### PASSAGE SHOWN
○ ○ ○
Adieux

Iseult Grandjean
3 min readDec 9, 2021

Christmas Eve, 2016

A bus steering through frost-glued villages still sleeping: folded shutters like closed eyelids. Cows in the fog, hotels without guests, a statue at the train station gagged by fairy lights. And just like our place, made up of gray stone and emptiness, I suddenly find this haunted topography strangely poetic. And I remember: How it smells in our house when you open the door, the tools and the odor of glue in Pépé’s workshop, the shuffling of slippers and the slurping afterwards, when they noisily suck in the soup through their pointed lips. The shuffling has stopped now, forever.

During the ceremony I acted as expected, actually, I’d been worried beforehand that I would be taken for a cold-hearted stranger again because I cannot cry in front of others and because I have failed so often already at being human; but the church proved to be my coup de grâce. The stone walls, the priest, the Ave Maria. The coffin. Papa’s voice over the speakers. I was crying and it felt so easy to cry about it. Even if I didn’t cry so much for the person under the wooden lid, which sounds harsh; I wept for everything this life is and all that it’s not, and above all I wept for Pépé, for whom my heart broke over and over. For Pépé, who silently and patiently let the whole day pass by him with his hands in his coat pockets, his fine white hair neatly combed. For the person they are all talking and worrying about, he who is now alone with his garden and the potatoes, who in the world will be able to eat all those potatoes, but who they simply ignore at the table, like a child. And I’m ignoring with because I don’t know what else to say. In this family you can only do that afterwards. When it’s too late.

If you scream, you still care.

In the cemetery, up on the hill with a view of all the roofs and the mountains behind, we were baptized in the quiet sun. When you turned your face to the light, away from the pit from which they had already dug the earth, it felt unusually warm for the end of December, and for a funeral. An almost unsuitable temperature for an eternal winter. We were unsure where to step, suddenly the whole thing was no longer choreographed, the petals, the roses in plastic. No directed exit while black shadows with shovels went on to fill up the hole; Mama turned away. I walked off and studied the inscriptions on the other graves. And thought of all the corpses in my biography, things like that don’t just stop because they have to.

Once, in church, I thought of you and our lonely bodies searching for each other in the dark. I thought of shame without sin. Of laced skin waiting, and others left cold. I thought of all the coming and going in this world that goes unnoticed.

When, a few days later, the train arrives in Paris, I am purified.
○ ○ ○
### DATA EXCERPTS
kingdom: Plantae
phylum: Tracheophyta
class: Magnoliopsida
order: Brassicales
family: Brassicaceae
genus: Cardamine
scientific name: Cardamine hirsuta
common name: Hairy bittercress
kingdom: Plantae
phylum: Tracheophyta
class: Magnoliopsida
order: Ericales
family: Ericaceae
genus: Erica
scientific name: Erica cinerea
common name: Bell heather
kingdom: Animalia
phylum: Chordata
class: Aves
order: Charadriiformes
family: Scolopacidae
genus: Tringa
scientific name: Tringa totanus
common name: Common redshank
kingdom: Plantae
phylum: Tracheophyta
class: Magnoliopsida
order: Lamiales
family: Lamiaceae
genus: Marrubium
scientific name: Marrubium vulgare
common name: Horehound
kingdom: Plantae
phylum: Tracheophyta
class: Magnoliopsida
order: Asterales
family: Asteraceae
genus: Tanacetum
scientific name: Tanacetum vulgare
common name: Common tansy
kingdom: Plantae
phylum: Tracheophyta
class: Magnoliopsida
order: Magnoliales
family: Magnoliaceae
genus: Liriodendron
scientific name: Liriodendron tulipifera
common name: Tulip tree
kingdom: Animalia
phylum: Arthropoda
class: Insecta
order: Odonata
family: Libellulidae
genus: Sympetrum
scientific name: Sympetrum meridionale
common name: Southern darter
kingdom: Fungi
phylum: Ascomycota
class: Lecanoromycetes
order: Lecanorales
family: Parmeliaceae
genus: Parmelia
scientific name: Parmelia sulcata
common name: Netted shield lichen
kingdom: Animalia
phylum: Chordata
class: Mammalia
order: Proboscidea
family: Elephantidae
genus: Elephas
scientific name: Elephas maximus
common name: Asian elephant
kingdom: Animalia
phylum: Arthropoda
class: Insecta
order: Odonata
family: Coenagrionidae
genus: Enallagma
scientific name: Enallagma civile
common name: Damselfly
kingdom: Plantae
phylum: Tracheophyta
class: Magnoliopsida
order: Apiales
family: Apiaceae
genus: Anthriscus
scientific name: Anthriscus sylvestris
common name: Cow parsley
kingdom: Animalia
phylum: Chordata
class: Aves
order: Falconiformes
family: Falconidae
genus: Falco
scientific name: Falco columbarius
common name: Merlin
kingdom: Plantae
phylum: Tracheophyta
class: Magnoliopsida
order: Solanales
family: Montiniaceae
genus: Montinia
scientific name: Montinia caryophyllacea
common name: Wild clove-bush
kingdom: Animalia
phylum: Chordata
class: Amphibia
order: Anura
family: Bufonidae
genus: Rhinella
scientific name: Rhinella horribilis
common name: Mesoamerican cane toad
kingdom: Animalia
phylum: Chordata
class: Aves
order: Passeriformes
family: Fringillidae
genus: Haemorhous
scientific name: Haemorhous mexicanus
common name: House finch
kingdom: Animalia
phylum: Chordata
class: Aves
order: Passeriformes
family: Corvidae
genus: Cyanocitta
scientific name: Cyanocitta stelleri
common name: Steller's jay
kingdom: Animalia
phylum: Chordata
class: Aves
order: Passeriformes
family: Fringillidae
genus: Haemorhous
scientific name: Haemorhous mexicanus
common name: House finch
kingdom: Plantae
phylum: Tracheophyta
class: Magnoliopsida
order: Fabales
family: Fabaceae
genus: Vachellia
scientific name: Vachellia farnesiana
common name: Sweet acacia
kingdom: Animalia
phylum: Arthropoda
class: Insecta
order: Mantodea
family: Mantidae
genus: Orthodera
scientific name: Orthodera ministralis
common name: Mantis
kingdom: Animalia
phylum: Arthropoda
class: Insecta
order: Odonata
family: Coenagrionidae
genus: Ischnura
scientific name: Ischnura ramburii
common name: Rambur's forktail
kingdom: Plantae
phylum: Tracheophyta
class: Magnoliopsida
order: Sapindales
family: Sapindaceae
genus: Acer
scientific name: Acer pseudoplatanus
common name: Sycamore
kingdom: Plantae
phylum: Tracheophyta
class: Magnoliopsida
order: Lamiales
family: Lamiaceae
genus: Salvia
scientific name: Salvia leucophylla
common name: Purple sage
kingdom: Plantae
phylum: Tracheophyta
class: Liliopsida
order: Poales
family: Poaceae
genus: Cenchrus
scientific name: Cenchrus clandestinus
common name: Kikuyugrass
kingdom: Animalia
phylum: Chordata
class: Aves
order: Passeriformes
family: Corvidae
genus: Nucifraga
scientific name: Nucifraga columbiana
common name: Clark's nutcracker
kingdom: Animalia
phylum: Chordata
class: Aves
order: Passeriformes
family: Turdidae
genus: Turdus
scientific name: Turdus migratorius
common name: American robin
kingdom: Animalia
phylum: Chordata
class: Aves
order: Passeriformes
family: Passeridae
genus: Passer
○ ○ ○
Copy word for word the portion of the funeral text starting at "In the cemetery, up" and ending at "they have to.".

In the cemetery, up on the hill with a view of all the roofs and the mountains behind, we were baptized in the quiet sun. When you turned your face to the light, away from the pit from which they had already dug the earth, it felt unusually warm for the end of December, and for a funeral. An almost unsuitable temperature for an eternal winter. We were unsure where to step, suddenly the whole thing was no longer choreographed, the petals, the roses in plastic. No directed exit while black shadows with shovels went on to fill up the hole; Mama turned away. I walked off and studied the inscriptions on the other graves. And thought of all the corpses in my biography, things like that don’t just stop because they have to.